Through her infinite rotation and tidal pull, the moon carries sediments from the deep ocean floor up to the shallow waters. During the low tide, the oceanic secrets are uncovered and revealed to the observant eye. Neap Notes refers to the scribbled lines in the sand are the result of the moon’s careful orchestration of the tides. Marie-Michelle Deschamps likes to imagine them as coded messages composed by our benevolent satellite. From citations of the Voynich Manuscript and of Robert Walser’s Microscripts in the artist’s recent work, encrypted language has become a prevalent thread throughout Marie-Michelle Deschamps’s practice.

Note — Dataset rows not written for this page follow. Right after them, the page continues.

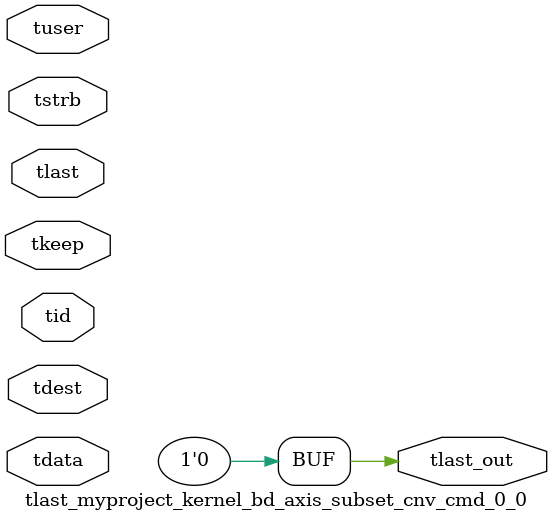
<source format=v>


`timescale 1ps/1ps

module tlast_myproject_kernel_bd_axis_subset_cnv_cmd_0_0 #
(
parameter C_S_AXIS_TID_WIDTH   = 1,
parameter C_S_AXIS_TUSER_WIDTH = 0,
parameter C_S_AXIS_TDATA_WIDTH = 0,
parameter C_S_AXIS_TDEST_WIDTH = 0
)
(
input  [(C_S_AXIS_TID_WIDTH   == 0 ? 1 : C_S_AXIS_TID_WIDTH)-1:0       ] tid,
input  [(C_S_AXIS_TDATA_WIDTH == 0 ? 1 : C_S_AXIS_TDATA_WIDTH)-1:0     ] tdata,
input  [(C_S_AXIS_TUSER_WIDTH == 0 ? 1 : C_S_AXIS_TUSER_WIDTH)-1:0     ] tuser,
input  [(C_S_AXIS_TDEST_WIDTH == 0 ? 1 : C_S_AXIS_TDEST_WIDTH)-1:0     ] tdest,
input  [(C_S_AXIS_TDATA_WIDTH/8)-1:0 ] tkeep,
input  [(C_S_AXIS_TDATA_WIDTH/8)-1:0 ] tstrb,
input  [0:0]                                                             tlast,
output                                                                   tlast_out
);

assign tlast_out = {1'b0};

endmodule


</source>
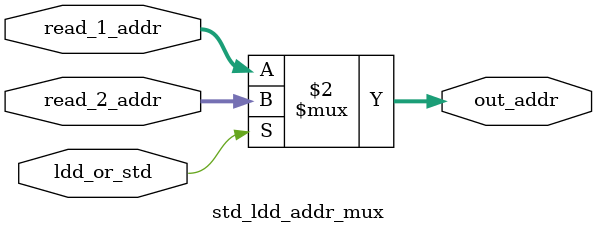
<source format=v>
module std_ldd_addr_mux(read_1_addr,read_2_addr,ldd_or_std,out_addr);
input [15:0] read_1_addr,read_2_addr;
input ldd_or_std;
output [15:0] out_addr;
assign out_addr=(ldd_or_std==0)?read_1_addr:read_2_addr;
endmodule

</source>
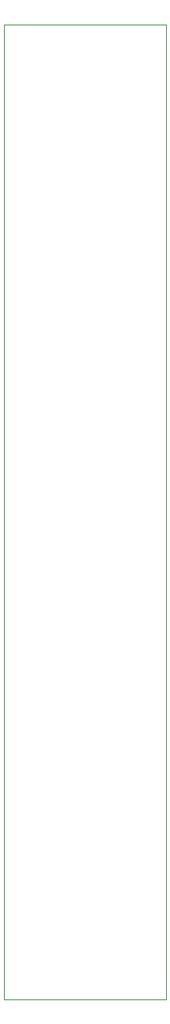
<source format=gbr>
%TF.GenerationSoftware,KiCad,Pcbnew,(5.1.10-1-10_14)*%
%TF.CreationDate,2021-08-04T23:39:18+02:00*%
%TF.ProjectId,idc40_breakout,69646334-305f-4627-9265-616b6f75742e,rev?*%
%TF.SameCoordinates,Original*%
%TF.FileFunction,Profile,NP*%
%FSLAX46Y46*%
G04 Gerber Fmt 4.6, Leading zero omitted, Abs format (unit mm)*
G04 Created by KiCad (PCBNEW (5.1.10-1-10_14)) date 2021-08-04 23:39:18*
%MOMM*%
%LPD*%
G01*
G04 APERTURE LIST*
%TA.AperFunction,Profile*%
%ADD10C,0.050000*%
%TD*%
G04 APERTURE END LIST*
D10*
X106146600Y-141833600D02*
X106146600Y-37744400D01*
X88823800Y-141833600D02*
X106146600Y-141833600D01*
X88823800Y-37744400D02*
X88823800Y-141833600D01*
X106146600Y-37744400D02*
X88823800Y-37744400D01*
M02*

</source>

What is different here, however, is the consideration of a non-human form of communication, a hypothetical message descended from the skies to be inscribed in the sand that becomes the conceptual framework for the artist. In many ways, it is fitting that Deschamps be inspired in the movement of tides. As minerals and sediments are carried up and down the coastline, their inevitable rubbing and grinding turn them into smooth and polished surfaces – not unlike vitreous enamels. To understand Marie-Michelle Deschamps’s practice requires an engagement that is equal part rational and enigmatic. The materials she employs are staple to most architectural structures: copper, glass, metals. They convey a deep connection to the development of humanity. In the transitional period from the Bronze Age to the Iron Age, humans turned to alchemy to learn to heat and forage a new metal that would be better suited to their needs. Deschamps’s tackling of her materials of choice carries this primeval connection to minerals and metals. She ascribes to fire the responsibility of the final appearance of her work. Her polished pieces are like marvelous jewels: precious and mythical. Their vibrantly hued surfaces bear hidden messages impossible to decipher that consume us with wonderment. Deschamps is attentive to the hidden forces that affect our lives. Certainly, to the authority of the moon over the movement of the seas, the transformative power of fire and the prophecy of water. In this exhibition, she also relies on good luck charms and trinkets and on a four-leaf clover to secure her good graces. Despite appealing to external powers, however, Marie-Michelle Deschamps’s practice really stems from within as a genuine recognition for a form of knowledge often overlooked, intuition.